Stuff got built (more or less) the same way for 750+ years, then the last 50-60 years, it all went out the window for a lot of reasons, some good, some bad, some really bad.

I'm in the generation where I remember going to Lumbermen's Warehouse and ordering a bunk of clear old growth vertical grain cedar, and if I found a split or knot, I sent the board back and they'd send me another. In my short time, good lumber has essentially disappeared. I still have sources, but they're all highly specialized and not at all able to supply the larger industry.
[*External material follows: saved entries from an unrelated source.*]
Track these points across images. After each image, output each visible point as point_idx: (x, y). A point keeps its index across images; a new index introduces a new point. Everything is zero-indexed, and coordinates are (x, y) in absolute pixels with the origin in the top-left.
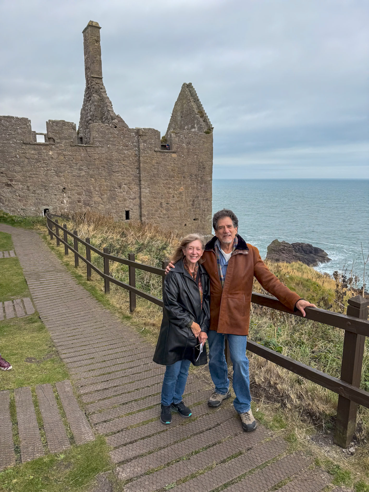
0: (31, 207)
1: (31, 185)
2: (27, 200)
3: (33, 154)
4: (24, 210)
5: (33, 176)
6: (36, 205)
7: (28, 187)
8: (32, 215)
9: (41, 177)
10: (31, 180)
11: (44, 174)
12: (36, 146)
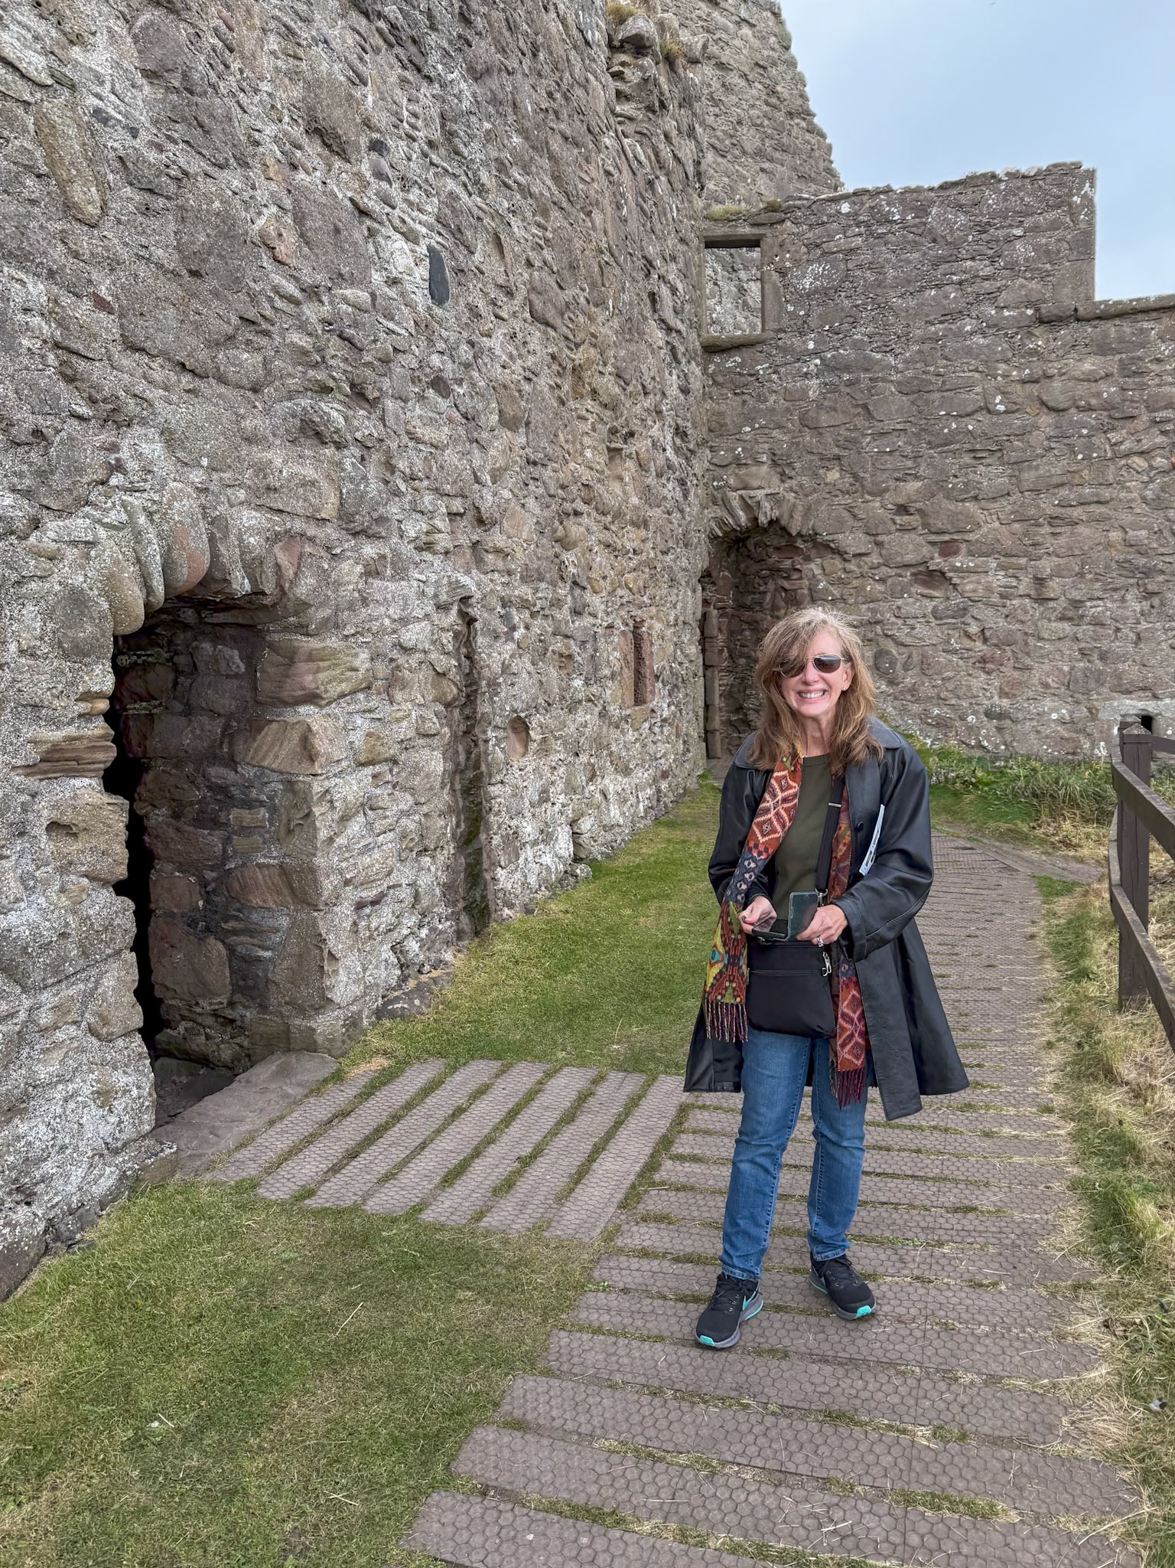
0: (1048, 704)
1: (1058, 573)
2: (1028, 661)
3: (1091, 379)
4: (1001, 716)
5: (1077, 513)
6: (1075, 687)
7: (1040, 581)
8: (1046, 750)
9: (1126, 518)
10: (1062, 540)
11: (1144, 499)
12: (1111, 329)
In the time that engineered materials and processes were on the rise, education and training was relegated to the ash heap. Right when training became critically important, it was eliminated. A really long time ago I was going to be an Industrial Arts teacher. I could see the writing on the wall in the early 70's and knew it was going away but had no idea where it was headed.

Posted

...time was we had a labor union and trades guild structure that took care of this kind of training.

In this modern world, calling something a degree program makes it eligible for tuition and loans for such structure that puts the learner in a debt situation for ten years at minimum, and the biggest beneficiaries are the educational and financial industries.